Federal Reserve Governors Thursday hinted that the central bank might be close to the end of its extended program of interest rate hikes, although not at the expense of allowing an unwanted rise in inflation.
Governor Susan Bies told reporters after a speech to business leaders in Los Angeles that the Fed is getting closer to calling a halt to its string of interest-rate hikes.
"We're closer (to neutral) than we were a few months ago," she said. Neutral rates are those that neither stimulate nor stymie economic activity.
Bies's comments were echoed by Governor Mark Olson who, speaking at the University of Arkansas in Little Rock, said the Fed has reached a point in monetary policy it had previously identified as neutral.
But he said it was impossible to know whether policy was indeed neutral, and that theoretically conditions could exist for the Fed to go beyond neutral.
At the Fed's March meeting "we did indicate that some additional tightening may be required, but we also were quite careful to say that would be dependent on the information that comes in," Olson said.

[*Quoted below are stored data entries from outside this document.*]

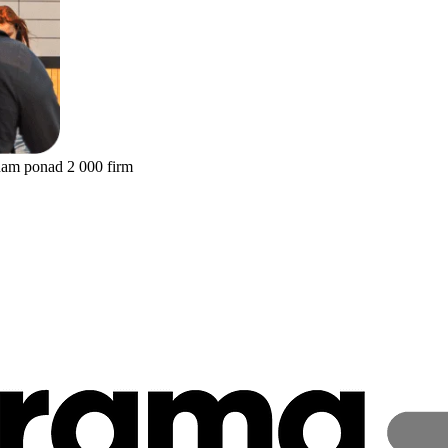
nam ponad 2 000 firm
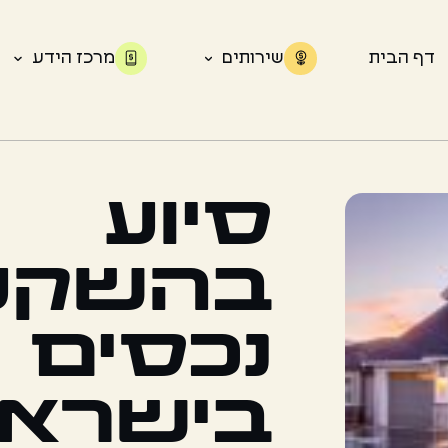
דף הבית
שירותים
מרכז הידע
סיוע
בהשקע
נכסים
בישרא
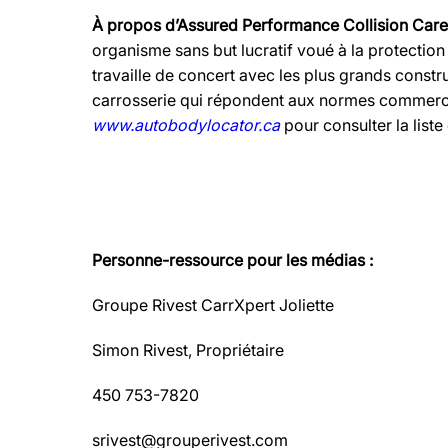
À propos d’Assured Performance Collision Care
organisme sans but lucratif voué à la protectio
travaille de concert avec les plus grands constr
carrosserie qui répondent aux normes commercial
www.autobodylocator.ca
pour consulter la liste 
Personne-ressource pour les médias :
Groupe Rivest CarrXpert Joliette
Simon Rivest, Propriétaire
450 753-7820
srivest@grouperivest.com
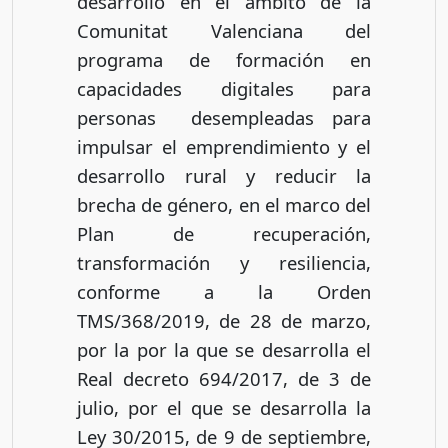
desarrollo en el ámbito de la
Comunitat Valenciana del
programa de formación en
capacidades digitales para
personas desempleadas para
impulsar el emprendimiento y el
desarrollo rural y reducir la
brecha de género, en el marco del
Plan de recuperación,
transformación y resiliencia,
conforme a la Orden
TMS/368/2019, de 28 de marzo,
por la por la que se desarrolla el
Real decreto 694/2017, de 3 de
julio, por el que se desarrolla la
Ley 30/2015, de 9 de septiembre,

Indeed, because there is a delay between implementation of rate hikes and their impact on the economy, the Fed needs to be aware of the potential for "overshooting," Gov. Donald Kohn said in Oklahoma City after a speech to business leaders.
"Overshooting is one of the things we are very aware of as a risk in policy today," Kohn said, noting that it was not good enough to just "look out the window" at current conditions.
The economy was an "extremely interesting juncture," Kohn said, adding that he did not know how much policy firming will be needed to accomplish the Fed's objective of sustainable growth and low inflation.
Since June 2004, the Federal Open Market Committee has raised interest rates 15 times by a quarter of a percentage point each, bringing the bellwether federal funds rate to its current 4.75 percent from 1.0 percent.
On balance, financial markets are expecting two more rises, which would carry the benchmark funds rate to 5.25 percent.
Kohn, seen as a possible contender to succeed Roger Ferguson as vice chairman of the Fed, said the hikes had so far achieved the central bank's goal of sustainable non-inflationary growth.
The FOMC is aware of the dangers inflation poses, and was weighing information "meeting by meeting," he said.
Kohn said U.S. housing markets are likely to feel the first effects of interest-rate rises and cited signs that home markets are starting to slow, adding that this could weigh on consumer spending.
Still, he said: "At this time, even with housing markets cooling, the fundamentals remain favorable for solid gains over the coming months and quarters in both consumer spending and business investment."
Bies gave a ringing endorsement to the U.S. economy along with the state of Corporate America.
"When you look at it, this economy is about as good as it gets," she said. "Things are very, very good ... employment is growing very robustly."
Some pundits have looked at that robust jobs growth and falling unemployment rate, now at a 4 1/2-year low, as a possible trigger to wage inflation.
Even so, "we have seen few signs of upward pressure on labor compensation," Olson said.
Kohn added that although U.S. unemployment and industrial capacity use rates were at levels historically linked with rising inflation, the past was not always a perfect guide.
He said he would not be surprised to see wages pick up as labor markets tighten but said that did not necessarily need to feed inflation since productivity, or hourly output per worker, has been growing.
Kohn said he expects the pace of economic growth to moderate in the coming months but that forecasting is difficult right now because some of the economy's many moving parts, particularly housing, "look like they are in transition."
Policy-makers need "not just to look out the window but to see what's going to happen in the future" and try to discern early signs growth may be slowing or inflation may be picking up, he said.
"We are at an especially interesting juncture," Kohn said.
If his overall expectations pan out and the economy slows, Kohn said, inflation should remain roughly stable.
But strength in demand and a "narrowing margin" of slack in the economy meant he was "focused on making sure that inflation and inflation expectations remain well anchored."
Above all, Kohn said the Fed must be prepared for all outcomes, including the possibility that the economy does not moderate as expected, raising the odds of higher inflation.
Olson and Kohn said the economy has been holding up well in the face of high energy prices, which have pinched disposable income for many Americans. Crude oil futures this week have risen back toward record highs set in September in the wake of Hurricane Katrina.
If oil prices "flatten" at around $70 per barrel -- a few years ago, an unheard-of level -- "the drag on real income and spending from rising energy costs should diminish over time, as should the risk of additional energy cost pressure on underlying, or core, inflation," Olson said.